Tajima's test of neutrality
Tajima's neutrality test gave this result:
| gene | Tajima's D | p-value |
|---|---|---|
| SEMG2 | -1,29379 | > 0.10 |
| KLK3 | -0,10602 | > 0.10 |
That is, neither of the Tajimas's D values were significant.
Phylogenetic trees
| Image:SEMG2 phylogeny.png |
Phylogenetic tree from SEMG2 data.
| Image:KLK3 phylogeny.png |
Phylogenetic tree from KLK3 data.
Maximum Likelihood
These were the log-likelihood values from the different configurations:
| gene | model00 | model01 | model02 |
|---|---|---|---|
| SEMG2 | -2926.66 | -2927.40 | -2919.38 |
| KLK3 | -937.09 | -927.09 | -921.83 |
Calculating the differences between adjacent models, and applying the following formula:
| Image:Likelihood formula.png |
we obtain the following LR values:
| gene | model00 → model01 | model01 → model02 |
|---|---|---|
| SEMG2 | 1.49 | -16.05 |
| KLK3 | -20.00 | -10.52 |
and, from the run of model10, these branch lengths:
| Image:ML tree.png |
Phylogenetic tree from model10 ML data. The branch labels are DN/DS ratios.
Discussion
Pairwise DN/DS. Both DN/DS values from the the pairwise ratio test are below 1, which is an indication of negative selection in general. However, the ratio value SEMG2 is 0.86, and since the uncertainty is 0.23 (the average DN/DS when comparing all human and chimpanzee genes), we cannot rule out neutrality/positive selection in the case of SEMG2.
McDonald-Kreitman test. The results of the McDonald-Kreitman tests were not significant, so we cannot draw any firm conclusions from them. Since the nonsyn/syn ratios are higher for fixed mutations than for polymorphic sites, we might suspect positive selection, however.
Tajima's test of neutrality. The values from Tajima's neutrality test were also not significant. But since the values are negative, if we were to interpret them, we would conclude that one of the many explanatory events for negative Tajima's D values has taken place: a selective sweep or a bottleneck, or the presence of slightly deleterious alleles in a gene.
Phylogenetic trees.

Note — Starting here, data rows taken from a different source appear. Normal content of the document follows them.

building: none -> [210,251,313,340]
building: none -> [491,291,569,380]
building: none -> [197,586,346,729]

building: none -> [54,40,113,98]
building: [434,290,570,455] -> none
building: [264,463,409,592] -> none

The sequences in the KLK3 phylogeny shows wider dispersion and sub-branching than those in the SEMG2 phylogeny. This suggests that the SEMG2 gene has undergone a recent bottleneck/selective sweep.

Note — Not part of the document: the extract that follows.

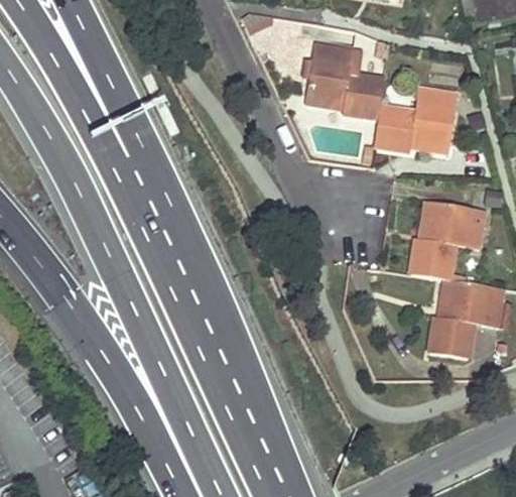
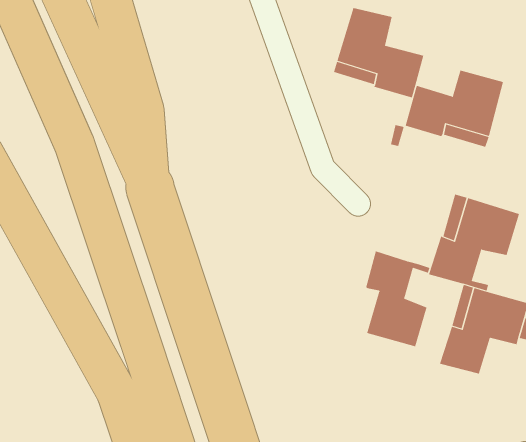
building: none -> [365,251,430,347]

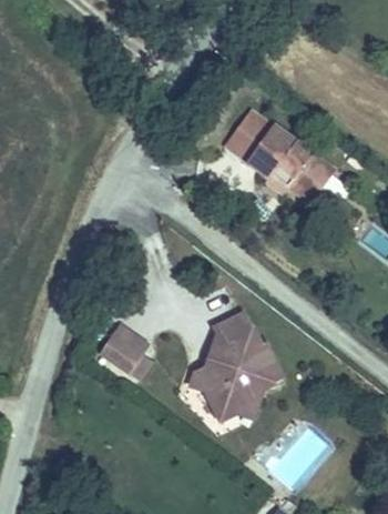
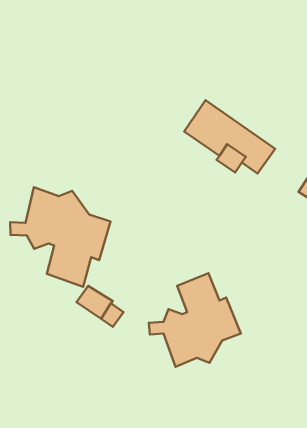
building: none -> [10,187,111,287]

Summarising so far, the results indicate positive selection in both genes, if sometimes not strongly enough to be significant.
Maximum Likelihood. The LR values in the ML tests show that each change from a simpler model to one with more parameters results in significantly higher ln L values, thus motivating the change. Thus, a model where the DN/DS ratios differ from site to site is best suited to explain the differences in the sequences. The branch lengths of the accompanying phylogenetic tree are generally higher for species with more promiscuous females. This suggests, as confirmed by research, that male-male competition is higher in polyandrous populations.